Later, while there was a lull, he crouched down next to Jackie and presented her with a Go Army coffee mug. Evidently, Jackie didn't show the appropriate amount of gratitude because he then lectured her on the VALUE of a mug from the UNITED STATES ARMY and "when you drink your coffee from that cup, YOU'RE DRINKING FREEDOM, TOO!" Jackie doesn't respond well to raised voices and tends to take it personally. He continued to natter on and eventually wound up the one-sided conversation with, "I'm not even sure why they selected me to do this. It's not like I'm the most personable guy" to which Jackie replies, "At least you know your weaknesses!"

He stopped coming by after that. Haa, I love her!

Monday, June 9, 2008

Come play with us, Danny...

This story made me pee a little when I heard it today, I’m not even gonna’ lie! I laughed so hard at this poor girl’s pain.

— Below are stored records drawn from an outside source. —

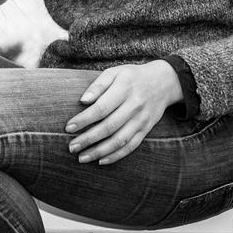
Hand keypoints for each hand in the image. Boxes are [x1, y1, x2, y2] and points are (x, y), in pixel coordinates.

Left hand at [65, 60, 182, 164]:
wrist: (164, 82)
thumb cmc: (132, 77)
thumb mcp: (115, 72)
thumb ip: (98, 85)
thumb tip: (83, 100)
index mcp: (124, 88)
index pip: (101, 108)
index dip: (84, 119)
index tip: (68, 128)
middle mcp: (135, 105)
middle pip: (109, 127)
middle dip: (88, 139)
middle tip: (71, 147)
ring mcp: (142, 120)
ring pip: (120, 140)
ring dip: (99, 151)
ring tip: (82, 158)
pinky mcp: (146, 130)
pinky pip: (131, 146)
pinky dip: (116, 155)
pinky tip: (101, 161)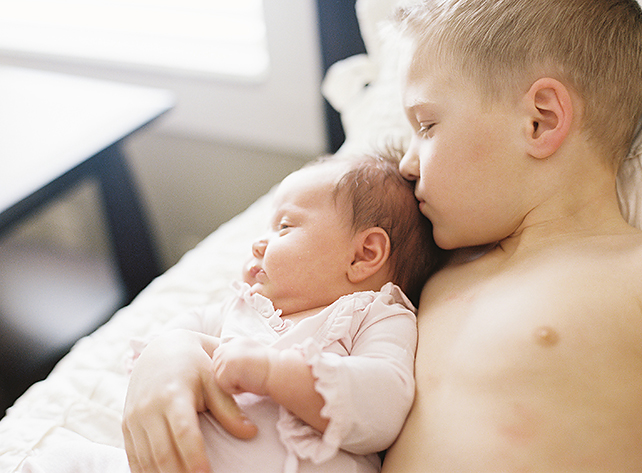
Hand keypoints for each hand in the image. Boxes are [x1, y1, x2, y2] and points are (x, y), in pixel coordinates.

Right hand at [122, 329, 257, 472]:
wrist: (161, 349)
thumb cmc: (195, 365)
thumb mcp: (214, 380)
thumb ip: (229, 408)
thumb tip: (251, 433)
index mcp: (173, 394)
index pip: (184, 432)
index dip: (194, 457)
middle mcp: (148, 407)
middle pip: (162, 453)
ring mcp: (134, 418)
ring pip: (146, 460)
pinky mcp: (126, 426)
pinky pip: (133, 458)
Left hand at [212, 337, 276, 394]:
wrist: (279, 371)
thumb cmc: (271, 368)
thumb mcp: (254, 355)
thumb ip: (239, 356)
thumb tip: (229, 367)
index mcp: (236, 342)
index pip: (222, 359)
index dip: (233, 370)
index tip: (250, 370)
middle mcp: (228, 347)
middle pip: (218, 369)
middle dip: (231, 377)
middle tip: (250, 374)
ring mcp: (225, 358)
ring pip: (220, 379)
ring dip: (234, 384)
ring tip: (250, 378)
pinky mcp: (225, 370)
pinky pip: (225, 387)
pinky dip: (237, 390)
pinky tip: (249, 382)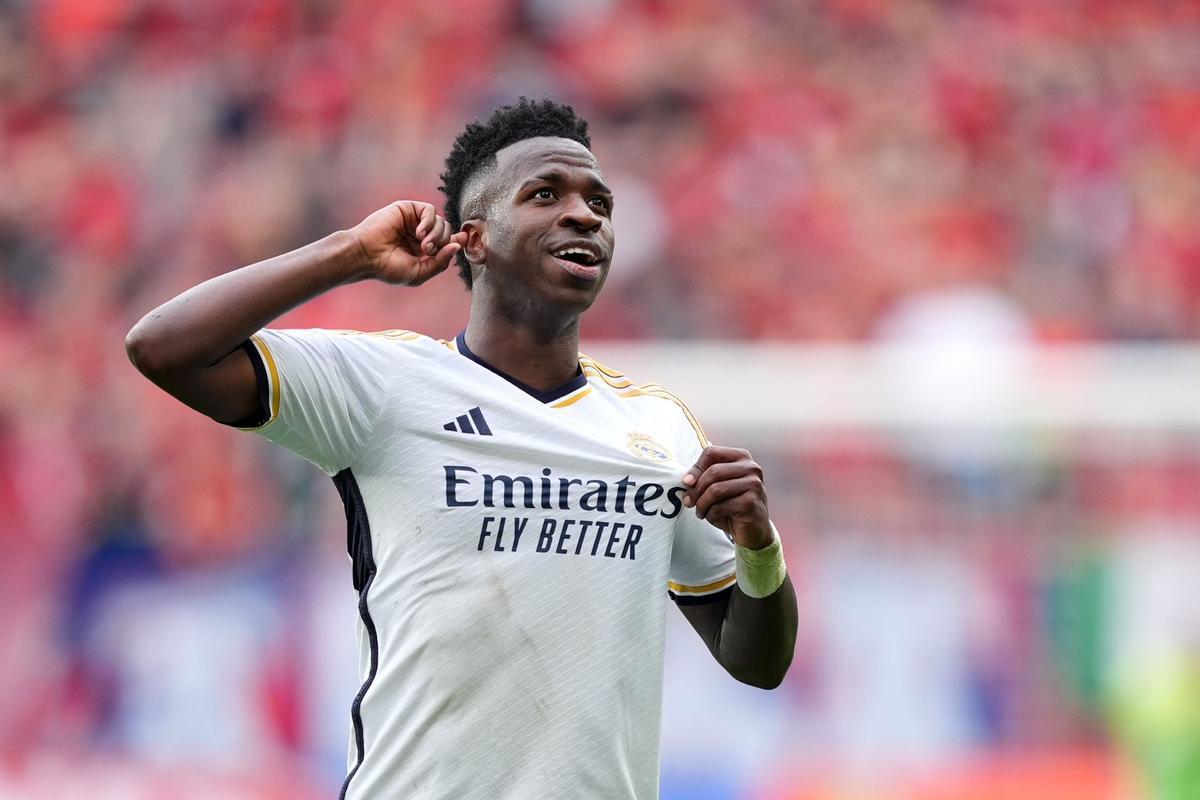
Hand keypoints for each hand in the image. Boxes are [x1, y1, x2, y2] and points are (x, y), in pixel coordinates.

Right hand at [348, 201, 468, 285]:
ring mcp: (414, 221)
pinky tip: (419, 233)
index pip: (448, 241)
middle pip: (447, 232)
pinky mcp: (407, 209)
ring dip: (436, 234)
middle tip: (428, 250)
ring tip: (422, 245)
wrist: (365, 255)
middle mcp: (420, 234)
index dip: (458, 241)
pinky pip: (430, 210)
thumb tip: (457, 246)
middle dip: (443, 242)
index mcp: (423, 249)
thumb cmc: (388, 268)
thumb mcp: (419, 272)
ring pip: (441, 221)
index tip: (465, 241)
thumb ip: (440, 262)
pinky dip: (429, 222)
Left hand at [682, 446, 772, 548]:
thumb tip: (687, 480)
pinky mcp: (751, 502)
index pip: (711, 452)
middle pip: (713, 471)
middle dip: (696, 490)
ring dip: (702, 504)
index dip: (696, 468)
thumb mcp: (716, 488)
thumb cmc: (732, 506)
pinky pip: (721, 506)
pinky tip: (713, 518)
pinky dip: (711, 514)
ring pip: (715, 490)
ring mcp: (754, 484)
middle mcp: (751, 468)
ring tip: (700, 512)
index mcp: (741, 457)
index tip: (686, 483)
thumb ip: (703, 478)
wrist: (754, 530)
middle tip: (689, 502)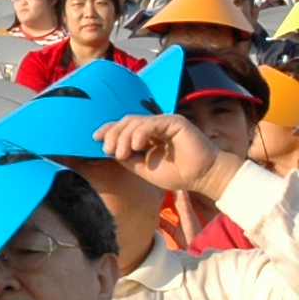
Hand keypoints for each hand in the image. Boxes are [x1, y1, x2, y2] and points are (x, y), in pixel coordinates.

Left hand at [99, 112, 235, 199]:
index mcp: (147, 135)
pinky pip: (151, 123)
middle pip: (126, 122)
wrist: (203, 177)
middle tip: (108, 150)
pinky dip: (140, 133)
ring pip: (135, 121)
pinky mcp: (175, 122)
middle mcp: (155, 127)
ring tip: (121, 153)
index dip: (108, 130)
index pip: (123, 127)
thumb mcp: (144, 168)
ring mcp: (165, 122)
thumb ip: (127, 159)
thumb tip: (106, 151)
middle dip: (113, 134)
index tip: (95, 139)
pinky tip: (136, 146)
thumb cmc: (178, 174)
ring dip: (123, 136)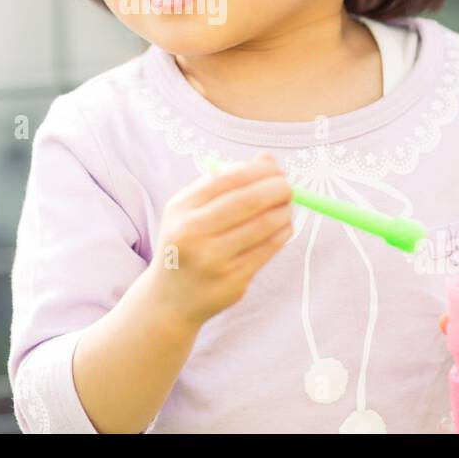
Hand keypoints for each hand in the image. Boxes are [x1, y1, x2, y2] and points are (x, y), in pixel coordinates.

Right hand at [147, 151, 293, 328]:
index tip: (276, 170)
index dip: (259, 171)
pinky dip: (282, 234)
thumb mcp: (192, 210)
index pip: (228, 179)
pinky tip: (284, 228)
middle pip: (248, 201)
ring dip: (284, 212)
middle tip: (289, 187)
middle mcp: (193, 233)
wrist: (169, 299)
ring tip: (286, 207)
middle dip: (277, 189)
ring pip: (263, 226)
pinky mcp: (232, 281)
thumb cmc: (186, 243)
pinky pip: (268, 250)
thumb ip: (227, 182)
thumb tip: (268, 159)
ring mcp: (213, 260)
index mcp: (181, 209)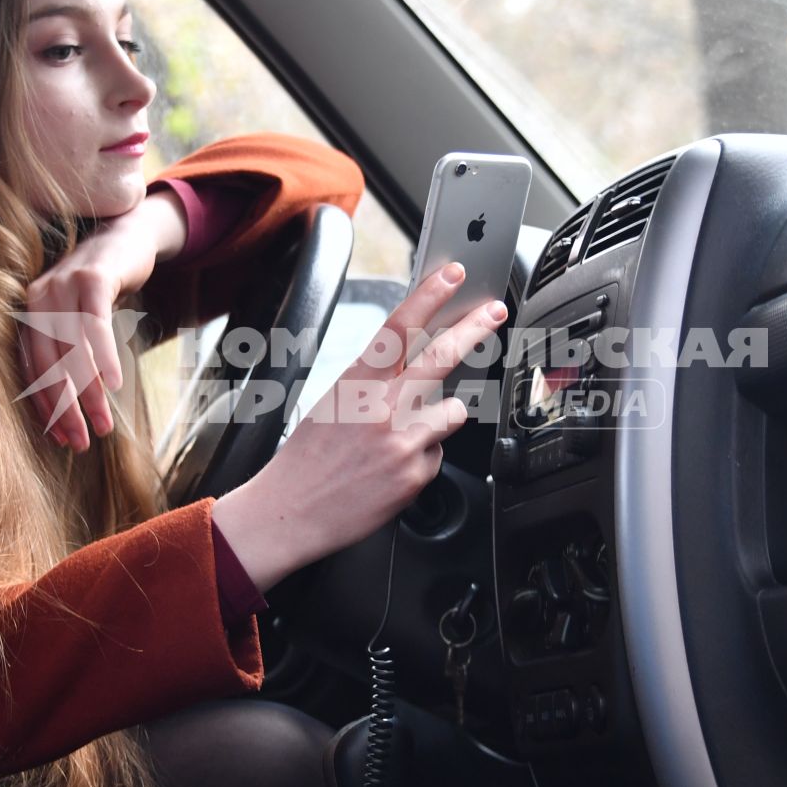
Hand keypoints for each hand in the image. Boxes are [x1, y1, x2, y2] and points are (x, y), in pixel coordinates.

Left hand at [19, 190, 187, 450]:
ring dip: (87, 391)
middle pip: (48, 363)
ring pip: (71, 349)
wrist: (128, 235)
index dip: (46, 407)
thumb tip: (71, 407)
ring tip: (103, 423)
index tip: (62, 439)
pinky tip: (114, 383)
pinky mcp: (92, 276)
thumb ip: (70, 352)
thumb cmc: (105, 287)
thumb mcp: (80, 320)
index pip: (32, 369)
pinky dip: (102, 355)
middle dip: (65, 408)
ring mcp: (63, 285)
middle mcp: (39, 299)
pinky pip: (94, 324)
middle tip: (82, 442)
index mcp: (31, 313)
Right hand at [211, 262, 506, 590]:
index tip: (452, 274)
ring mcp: (402, 441)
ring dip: (438, 419)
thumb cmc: (307, 459)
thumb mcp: (332, 404)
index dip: (430, 295)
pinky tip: (392, 469)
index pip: (399, 328)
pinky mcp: (416, 474)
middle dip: (474, 328)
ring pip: (453, 410)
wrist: (291, 512)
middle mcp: (381, 407)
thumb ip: (374, 383)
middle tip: (495, 310)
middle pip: (441, 356)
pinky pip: (438, 453)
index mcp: (356, 383)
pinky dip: (422, 458)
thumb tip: (413, 366)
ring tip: (402, 437)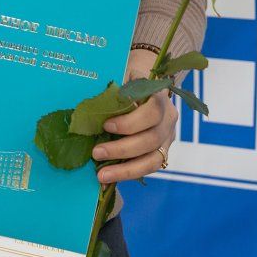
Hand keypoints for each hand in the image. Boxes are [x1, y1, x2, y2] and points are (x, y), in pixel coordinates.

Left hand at [92, 52, 176, 184]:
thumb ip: (113, 92)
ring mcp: (167, 137)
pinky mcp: (162, 151)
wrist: (144, 82)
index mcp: (159, 96)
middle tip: (96, 153)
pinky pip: (148, 168)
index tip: (106, 125)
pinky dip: (128, 174)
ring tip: (102, 176)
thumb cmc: (127, 80)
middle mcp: (168, 118)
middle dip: (122, 149)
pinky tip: (109, 179)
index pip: (152, 111)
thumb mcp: (121, 77)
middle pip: (152, 139)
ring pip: (153, 159)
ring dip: (125, 169)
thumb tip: (89, 111)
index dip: (130, 122)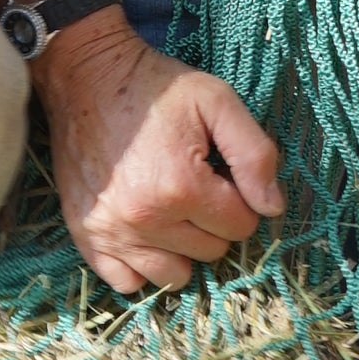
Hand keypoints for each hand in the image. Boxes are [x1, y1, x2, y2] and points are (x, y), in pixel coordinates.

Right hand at [35, 13, 284, 295]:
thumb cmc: (155, 88)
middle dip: (212, 222)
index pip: (241, 226)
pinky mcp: (86, 237)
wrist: (86, 77)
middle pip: (210, 252)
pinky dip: (141, 265)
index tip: (220, 173)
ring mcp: (112, 232)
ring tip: (171, 210)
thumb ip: (255, 155)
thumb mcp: (217, 102)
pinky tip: (145, 234)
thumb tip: (272, 208)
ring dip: (181, 249)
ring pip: (173, 276)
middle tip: (194, 184)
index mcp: (182, 187)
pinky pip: (126, 282)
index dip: (239, 198)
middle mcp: (146, 219)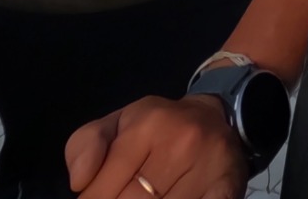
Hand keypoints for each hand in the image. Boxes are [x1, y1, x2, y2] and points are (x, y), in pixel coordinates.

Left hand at [65, 94, 248, 198]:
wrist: (218, 116)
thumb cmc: (158, 127)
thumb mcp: (117, 123)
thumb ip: (85, 146)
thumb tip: (79, 182)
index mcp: (145, 126)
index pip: (99, 192)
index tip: (101, 195)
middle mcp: (180, 143)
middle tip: (129, 195)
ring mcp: (207, 166)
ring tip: (151, 195)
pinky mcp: (228, 187)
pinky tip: (175, 197)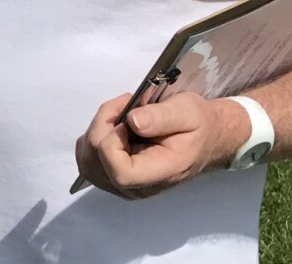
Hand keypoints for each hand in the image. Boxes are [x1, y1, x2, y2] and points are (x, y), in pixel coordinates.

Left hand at [73, 92, 246, 199]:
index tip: (129, 116)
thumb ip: (161, 117)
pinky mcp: (113, 177)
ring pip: (86, 159)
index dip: (112, 141)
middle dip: (102, 125)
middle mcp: (138, 187)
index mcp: (160, 173)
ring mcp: (123, 186)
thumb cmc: (198, 124)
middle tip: (126, 104)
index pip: (119, 173)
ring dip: (96, 128)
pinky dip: (94, 135)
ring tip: (121, 113)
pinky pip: (87, 158)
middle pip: (96, 162)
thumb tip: (133, 122)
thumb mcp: (187, 111)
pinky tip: (114, 125)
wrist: (205, 138)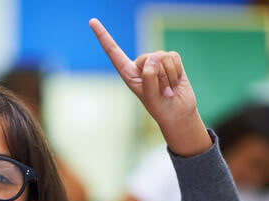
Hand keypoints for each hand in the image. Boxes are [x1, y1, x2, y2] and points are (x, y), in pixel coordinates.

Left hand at [89, 18, 211, 155]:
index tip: (91, 21)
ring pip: (163, 58)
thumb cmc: (160, 107)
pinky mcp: (171, 60)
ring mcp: (156, 61)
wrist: (177, 111)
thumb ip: (149, 76)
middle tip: (162, 93)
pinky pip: (174, 57)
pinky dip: (177, 72)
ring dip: (169, 77)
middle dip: (159, 76)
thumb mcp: (151, 95)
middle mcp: (140, 65)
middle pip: (149, 57)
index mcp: (127, 73)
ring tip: (169, 91)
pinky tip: (176, 84)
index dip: (103, 36)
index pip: (113, 51)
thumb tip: (154, 56)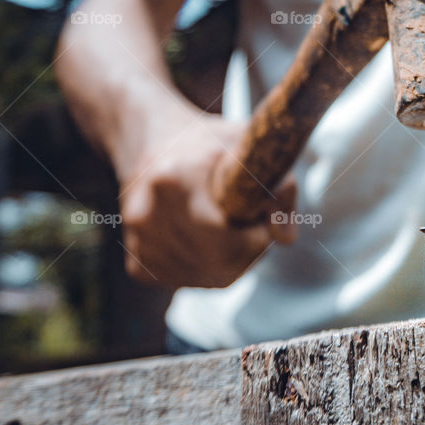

We hired a new recruiter last month. Her name is Jackie. She. Is. Awesome! LOOOOVVVE her already. Anyway, Jackie has a twin sister. This doesn’t come up often, but every now and then it’s relevant. Like in this story. So, Jackie hired a girl and was a little apprehensive about it because this young lady’s twin sister already works for us. Jackie is telling my boss and me that the reason she has a hinky feeling is because they’re “the kind of twins who do everything together. Their resumes are almost identical. Their voices sound the same. They dress similarly and style their hair the same way. You know, the kind of twins like from The Shining”. We all nodded in agreement and voiced our irritation with parents who treat twins like one entity, blah, blah, blah. I asked her if her mother had ever dressed her and her twin alike. She looked down and said, “not after The Incident”.

“Oh, DO tell, Jackie!”

“When we were 4, my parents took us to Disneyworld. One afternoon, Mom took me on some rides and Dad took my sister and we were all going to meet up together at the hotel at the end of the day. My mom and I got back to the hotel lobby and I saw my sister on the other side of the room. I was so excited to see her because we usually weren’t apart for so long and I had so many things to tell her that I went BOUNDING across the lobby to hug her.

And then I smacked full force into the mirror.”

Hahahahahaha!!! *snort* Oh my! The mental image of this poor child sprinting across the room to hug her beloved twin, slamming into her own freaking reflection and it being witnessed by a lobby full of people. Oooohhhh, good times, good times.